EXTRACT PROVIDED
The way Amani Al-Khatahtbeh sees it, American media has a blind spot: Muslim women.
When she was a child, Al-Khatahtbeh dreamed of a news network that would accurately represent Muslim women.
When she was a teenager Al-Khatahtbeh started blogging about topics she felt were neglected by mainstream media outlets.
And now, the Brooklyn-based 23-year-old is proud to call herself the founder of MuslimGirl. The site covers politics, fashion, lifestyle, religion and more. The goal is to create a “sustainable, established, flagship for the Muslim community,” she said in an interview.
"Corporate news simply neglects stories and narratives impacting marginalized communities."
Although the site’s main focus is Muslim women, MuslimGirl also covers stories about Muslim men that are often missing from mainstream media headlines.
For example, the recent murder of three black Muslim men in Indiana.
“I think the murders of these men shows why we need alternative media outlets like MuslimGirl,” Al-Khatahtbeh said. “Corporate news simply neglects stories and narratives impacting marginalized communities in a very politicized way, the media has been completely silent about this hate crime.”
Although, authorities have not declared their deaths a hate crime, many in the Muslim community believe that it was and have started the #OurThreeBrothers social media campaign to bring awareness to the case.
So how did the daughter of immigrants become a media entrepreneur? It wasn’t always in the cards.
Al-Khatahtbeh’s parents, who are from Jordan and Palestine, would have preferred that she just say goodbye to her website and focus on a more “safe, serious and real career,” she said. Al-Khatahtbeh graduated from Rutgers University in 2014.
However, her parents slowly began to notice her glaring passion for MuslimGirl. By the time she landed on this year’s Forbes 30 under 30 list for media, they were 100 percent on board.

DATA UNDER STUDY
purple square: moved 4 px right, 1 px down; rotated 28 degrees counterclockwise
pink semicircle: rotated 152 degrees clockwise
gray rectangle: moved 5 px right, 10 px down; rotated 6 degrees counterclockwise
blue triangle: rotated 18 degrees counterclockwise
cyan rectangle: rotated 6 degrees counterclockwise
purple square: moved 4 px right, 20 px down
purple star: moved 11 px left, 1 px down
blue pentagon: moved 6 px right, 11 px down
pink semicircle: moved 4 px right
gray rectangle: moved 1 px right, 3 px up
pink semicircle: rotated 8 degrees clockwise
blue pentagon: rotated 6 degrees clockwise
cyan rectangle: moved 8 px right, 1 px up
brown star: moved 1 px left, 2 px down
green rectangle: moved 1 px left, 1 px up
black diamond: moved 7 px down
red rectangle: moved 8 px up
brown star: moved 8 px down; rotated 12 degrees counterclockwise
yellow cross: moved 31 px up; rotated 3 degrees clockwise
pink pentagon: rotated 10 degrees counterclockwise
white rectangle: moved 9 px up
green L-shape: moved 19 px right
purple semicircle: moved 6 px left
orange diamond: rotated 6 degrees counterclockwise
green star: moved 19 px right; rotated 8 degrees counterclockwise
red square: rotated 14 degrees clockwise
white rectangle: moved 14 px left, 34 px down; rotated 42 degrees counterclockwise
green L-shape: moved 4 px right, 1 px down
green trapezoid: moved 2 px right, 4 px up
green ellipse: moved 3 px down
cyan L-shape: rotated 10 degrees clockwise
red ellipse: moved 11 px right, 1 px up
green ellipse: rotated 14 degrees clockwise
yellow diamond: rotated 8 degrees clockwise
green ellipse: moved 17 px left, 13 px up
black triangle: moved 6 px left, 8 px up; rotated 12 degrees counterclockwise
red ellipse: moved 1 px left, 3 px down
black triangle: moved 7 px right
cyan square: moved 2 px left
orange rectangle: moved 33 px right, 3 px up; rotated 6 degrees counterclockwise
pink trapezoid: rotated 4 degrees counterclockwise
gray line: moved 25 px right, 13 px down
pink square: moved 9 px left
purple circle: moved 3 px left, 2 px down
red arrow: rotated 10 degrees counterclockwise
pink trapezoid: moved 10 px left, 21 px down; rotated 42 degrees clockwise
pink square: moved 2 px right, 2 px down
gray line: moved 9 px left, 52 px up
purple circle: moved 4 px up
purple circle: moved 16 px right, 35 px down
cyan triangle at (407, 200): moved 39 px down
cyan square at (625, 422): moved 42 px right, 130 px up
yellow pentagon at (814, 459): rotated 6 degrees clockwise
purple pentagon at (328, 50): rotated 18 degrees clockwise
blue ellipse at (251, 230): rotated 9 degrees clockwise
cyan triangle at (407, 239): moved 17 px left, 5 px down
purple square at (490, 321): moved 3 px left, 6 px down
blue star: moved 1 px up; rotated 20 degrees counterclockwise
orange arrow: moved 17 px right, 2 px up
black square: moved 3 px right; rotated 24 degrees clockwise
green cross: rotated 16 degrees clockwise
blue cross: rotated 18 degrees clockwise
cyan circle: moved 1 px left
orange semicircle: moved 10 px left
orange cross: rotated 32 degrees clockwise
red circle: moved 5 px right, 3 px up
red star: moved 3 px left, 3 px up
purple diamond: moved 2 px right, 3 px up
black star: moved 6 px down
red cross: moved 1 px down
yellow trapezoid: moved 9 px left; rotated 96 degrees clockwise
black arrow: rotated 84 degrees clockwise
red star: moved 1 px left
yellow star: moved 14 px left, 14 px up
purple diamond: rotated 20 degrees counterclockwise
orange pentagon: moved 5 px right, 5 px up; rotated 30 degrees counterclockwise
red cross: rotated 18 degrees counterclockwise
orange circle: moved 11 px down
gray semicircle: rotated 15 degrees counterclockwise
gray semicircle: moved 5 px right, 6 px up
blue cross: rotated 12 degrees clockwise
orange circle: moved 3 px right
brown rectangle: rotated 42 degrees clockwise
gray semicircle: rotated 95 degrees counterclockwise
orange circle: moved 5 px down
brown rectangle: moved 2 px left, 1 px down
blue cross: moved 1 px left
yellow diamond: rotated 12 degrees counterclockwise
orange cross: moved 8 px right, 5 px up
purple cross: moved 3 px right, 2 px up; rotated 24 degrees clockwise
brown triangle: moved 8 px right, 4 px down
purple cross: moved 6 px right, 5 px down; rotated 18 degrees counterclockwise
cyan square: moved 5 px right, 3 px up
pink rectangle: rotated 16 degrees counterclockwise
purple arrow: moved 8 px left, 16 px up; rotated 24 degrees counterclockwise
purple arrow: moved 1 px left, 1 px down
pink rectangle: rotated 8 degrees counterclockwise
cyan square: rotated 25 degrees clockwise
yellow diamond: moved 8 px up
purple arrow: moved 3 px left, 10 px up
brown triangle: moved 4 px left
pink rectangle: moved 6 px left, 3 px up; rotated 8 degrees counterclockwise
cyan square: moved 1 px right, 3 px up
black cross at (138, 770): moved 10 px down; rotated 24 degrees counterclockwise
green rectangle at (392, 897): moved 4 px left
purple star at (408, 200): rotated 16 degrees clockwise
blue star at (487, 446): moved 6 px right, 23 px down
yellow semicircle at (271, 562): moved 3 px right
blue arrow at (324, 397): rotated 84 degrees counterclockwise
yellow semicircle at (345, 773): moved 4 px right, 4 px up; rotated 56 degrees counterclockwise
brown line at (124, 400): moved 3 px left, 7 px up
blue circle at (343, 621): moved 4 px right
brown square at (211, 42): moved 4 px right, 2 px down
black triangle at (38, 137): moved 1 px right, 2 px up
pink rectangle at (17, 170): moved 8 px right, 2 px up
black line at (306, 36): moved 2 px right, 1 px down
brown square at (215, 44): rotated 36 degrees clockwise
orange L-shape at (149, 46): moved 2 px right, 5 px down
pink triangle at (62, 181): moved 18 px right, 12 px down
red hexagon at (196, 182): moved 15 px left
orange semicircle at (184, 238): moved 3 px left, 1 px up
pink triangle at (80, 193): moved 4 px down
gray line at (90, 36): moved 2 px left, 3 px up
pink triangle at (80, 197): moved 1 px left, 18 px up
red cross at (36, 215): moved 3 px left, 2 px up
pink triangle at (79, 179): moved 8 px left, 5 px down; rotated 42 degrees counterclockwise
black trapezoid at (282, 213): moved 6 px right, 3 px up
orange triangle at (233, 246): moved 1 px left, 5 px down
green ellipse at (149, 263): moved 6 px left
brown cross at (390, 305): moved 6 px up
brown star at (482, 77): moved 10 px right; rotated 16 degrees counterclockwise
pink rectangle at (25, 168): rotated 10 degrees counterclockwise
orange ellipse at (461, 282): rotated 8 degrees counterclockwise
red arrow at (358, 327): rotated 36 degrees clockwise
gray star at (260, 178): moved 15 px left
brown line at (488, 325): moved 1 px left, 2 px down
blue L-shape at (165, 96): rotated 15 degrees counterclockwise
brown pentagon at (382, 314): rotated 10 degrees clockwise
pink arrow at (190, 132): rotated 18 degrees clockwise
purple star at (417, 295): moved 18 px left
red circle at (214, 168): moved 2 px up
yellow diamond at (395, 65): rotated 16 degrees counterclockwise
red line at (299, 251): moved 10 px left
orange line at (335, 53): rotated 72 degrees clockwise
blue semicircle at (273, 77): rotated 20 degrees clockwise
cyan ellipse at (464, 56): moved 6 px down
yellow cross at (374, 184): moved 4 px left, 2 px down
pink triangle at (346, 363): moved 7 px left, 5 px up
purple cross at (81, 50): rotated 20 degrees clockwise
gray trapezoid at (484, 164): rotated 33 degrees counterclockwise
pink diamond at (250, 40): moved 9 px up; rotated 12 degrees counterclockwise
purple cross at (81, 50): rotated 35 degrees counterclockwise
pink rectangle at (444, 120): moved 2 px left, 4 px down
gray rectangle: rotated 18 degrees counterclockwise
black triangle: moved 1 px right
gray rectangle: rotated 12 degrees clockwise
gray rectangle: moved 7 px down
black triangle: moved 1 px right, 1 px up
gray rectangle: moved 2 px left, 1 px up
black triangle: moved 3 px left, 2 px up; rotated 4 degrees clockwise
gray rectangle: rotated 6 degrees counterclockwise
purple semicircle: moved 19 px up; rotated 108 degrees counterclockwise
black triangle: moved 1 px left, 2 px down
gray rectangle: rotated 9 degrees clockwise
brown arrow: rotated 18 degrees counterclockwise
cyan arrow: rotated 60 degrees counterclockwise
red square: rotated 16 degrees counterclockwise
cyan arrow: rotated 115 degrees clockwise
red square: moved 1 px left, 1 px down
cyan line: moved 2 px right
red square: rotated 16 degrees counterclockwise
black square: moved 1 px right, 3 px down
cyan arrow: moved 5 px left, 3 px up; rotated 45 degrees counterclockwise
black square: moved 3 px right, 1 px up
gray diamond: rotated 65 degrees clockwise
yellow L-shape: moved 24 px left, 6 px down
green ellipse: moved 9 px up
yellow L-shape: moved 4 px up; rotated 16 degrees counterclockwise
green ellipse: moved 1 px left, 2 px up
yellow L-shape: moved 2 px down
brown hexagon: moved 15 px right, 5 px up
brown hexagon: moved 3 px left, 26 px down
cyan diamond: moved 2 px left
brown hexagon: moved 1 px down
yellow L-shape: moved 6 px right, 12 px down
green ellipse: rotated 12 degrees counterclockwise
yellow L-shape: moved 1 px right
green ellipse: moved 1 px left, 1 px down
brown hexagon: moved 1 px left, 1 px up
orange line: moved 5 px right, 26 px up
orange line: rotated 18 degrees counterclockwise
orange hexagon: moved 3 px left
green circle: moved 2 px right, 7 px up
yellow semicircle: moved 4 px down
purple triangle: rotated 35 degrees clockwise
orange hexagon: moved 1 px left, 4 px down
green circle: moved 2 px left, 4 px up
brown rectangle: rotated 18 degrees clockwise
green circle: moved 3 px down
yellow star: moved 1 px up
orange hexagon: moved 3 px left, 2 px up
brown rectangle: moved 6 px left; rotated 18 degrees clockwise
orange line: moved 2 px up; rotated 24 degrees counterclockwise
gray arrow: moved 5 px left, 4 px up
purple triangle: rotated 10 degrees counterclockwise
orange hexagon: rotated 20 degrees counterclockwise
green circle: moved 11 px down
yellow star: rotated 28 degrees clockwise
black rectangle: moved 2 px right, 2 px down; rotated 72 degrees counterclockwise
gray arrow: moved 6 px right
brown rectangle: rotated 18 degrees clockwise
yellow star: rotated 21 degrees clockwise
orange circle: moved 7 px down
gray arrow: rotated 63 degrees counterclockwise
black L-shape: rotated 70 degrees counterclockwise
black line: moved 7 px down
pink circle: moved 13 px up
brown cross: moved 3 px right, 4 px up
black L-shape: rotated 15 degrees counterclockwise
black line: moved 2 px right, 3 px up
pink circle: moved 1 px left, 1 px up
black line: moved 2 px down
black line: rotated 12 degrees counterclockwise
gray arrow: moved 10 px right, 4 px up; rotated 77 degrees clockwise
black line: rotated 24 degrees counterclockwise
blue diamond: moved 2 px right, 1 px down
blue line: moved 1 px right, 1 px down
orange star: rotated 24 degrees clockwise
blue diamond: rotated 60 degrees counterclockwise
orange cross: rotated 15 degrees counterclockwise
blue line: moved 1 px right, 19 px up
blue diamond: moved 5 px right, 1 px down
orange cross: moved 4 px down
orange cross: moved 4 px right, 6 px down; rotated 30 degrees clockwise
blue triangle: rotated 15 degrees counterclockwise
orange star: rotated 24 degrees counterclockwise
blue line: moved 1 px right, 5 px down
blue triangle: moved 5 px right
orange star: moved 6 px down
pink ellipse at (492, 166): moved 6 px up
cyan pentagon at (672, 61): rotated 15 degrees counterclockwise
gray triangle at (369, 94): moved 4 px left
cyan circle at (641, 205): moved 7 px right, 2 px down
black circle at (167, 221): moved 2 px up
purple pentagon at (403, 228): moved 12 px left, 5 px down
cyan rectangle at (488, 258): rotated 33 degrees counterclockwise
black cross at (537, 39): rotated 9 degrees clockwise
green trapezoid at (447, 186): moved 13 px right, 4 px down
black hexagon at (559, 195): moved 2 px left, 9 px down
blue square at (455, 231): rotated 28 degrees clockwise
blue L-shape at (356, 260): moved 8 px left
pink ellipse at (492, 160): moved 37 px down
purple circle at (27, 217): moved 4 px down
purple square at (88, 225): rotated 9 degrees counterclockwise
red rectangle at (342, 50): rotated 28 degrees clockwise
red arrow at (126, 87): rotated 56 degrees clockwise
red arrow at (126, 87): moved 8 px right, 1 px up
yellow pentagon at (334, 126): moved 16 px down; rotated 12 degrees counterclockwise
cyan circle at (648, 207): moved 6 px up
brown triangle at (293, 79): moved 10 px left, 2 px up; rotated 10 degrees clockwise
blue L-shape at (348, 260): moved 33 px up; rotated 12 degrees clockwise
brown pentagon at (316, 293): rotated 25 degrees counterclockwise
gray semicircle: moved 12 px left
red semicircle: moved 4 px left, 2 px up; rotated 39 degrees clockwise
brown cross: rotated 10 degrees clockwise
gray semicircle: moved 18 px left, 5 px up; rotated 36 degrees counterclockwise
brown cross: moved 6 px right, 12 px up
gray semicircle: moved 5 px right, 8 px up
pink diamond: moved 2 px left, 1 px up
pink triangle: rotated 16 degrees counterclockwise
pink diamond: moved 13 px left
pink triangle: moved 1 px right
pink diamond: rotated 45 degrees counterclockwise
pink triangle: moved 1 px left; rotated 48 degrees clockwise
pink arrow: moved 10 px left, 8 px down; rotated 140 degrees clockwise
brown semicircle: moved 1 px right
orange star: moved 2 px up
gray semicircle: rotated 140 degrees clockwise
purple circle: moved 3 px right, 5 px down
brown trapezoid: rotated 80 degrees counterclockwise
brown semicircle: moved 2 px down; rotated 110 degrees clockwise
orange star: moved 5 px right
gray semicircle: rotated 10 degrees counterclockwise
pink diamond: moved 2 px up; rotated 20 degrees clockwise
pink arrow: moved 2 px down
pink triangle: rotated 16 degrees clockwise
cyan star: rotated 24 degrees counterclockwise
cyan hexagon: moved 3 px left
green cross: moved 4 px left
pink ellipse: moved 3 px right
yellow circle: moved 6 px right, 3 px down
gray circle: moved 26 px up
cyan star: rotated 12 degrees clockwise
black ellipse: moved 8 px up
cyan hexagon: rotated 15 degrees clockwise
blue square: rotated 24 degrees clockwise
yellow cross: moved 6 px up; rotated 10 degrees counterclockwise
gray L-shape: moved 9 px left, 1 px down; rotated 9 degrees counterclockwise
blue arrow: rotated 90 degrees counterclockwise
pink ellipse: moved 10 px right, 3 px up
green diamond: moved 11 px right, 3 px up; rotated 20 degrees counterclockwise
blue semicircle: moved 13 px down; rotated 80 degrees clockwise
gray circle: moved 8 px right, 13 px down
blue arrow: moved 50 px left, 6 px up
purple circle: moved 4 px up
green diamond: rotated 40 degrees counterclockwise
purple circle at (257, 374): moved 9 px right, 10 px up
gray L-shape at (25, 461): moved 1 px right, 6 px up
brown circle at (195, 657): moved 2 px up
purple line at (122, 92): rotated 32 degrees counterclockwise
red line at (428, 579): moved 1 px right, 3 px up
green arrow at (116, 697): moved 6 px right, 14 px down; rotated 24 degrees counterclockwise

REQUIRED WORK
List every subject area that the article about MuslimGirl names as covered by the site. The records aren't needed for this work.

ANSWER TO THE EXERCISE
Politics, fashion, lifestyle, religion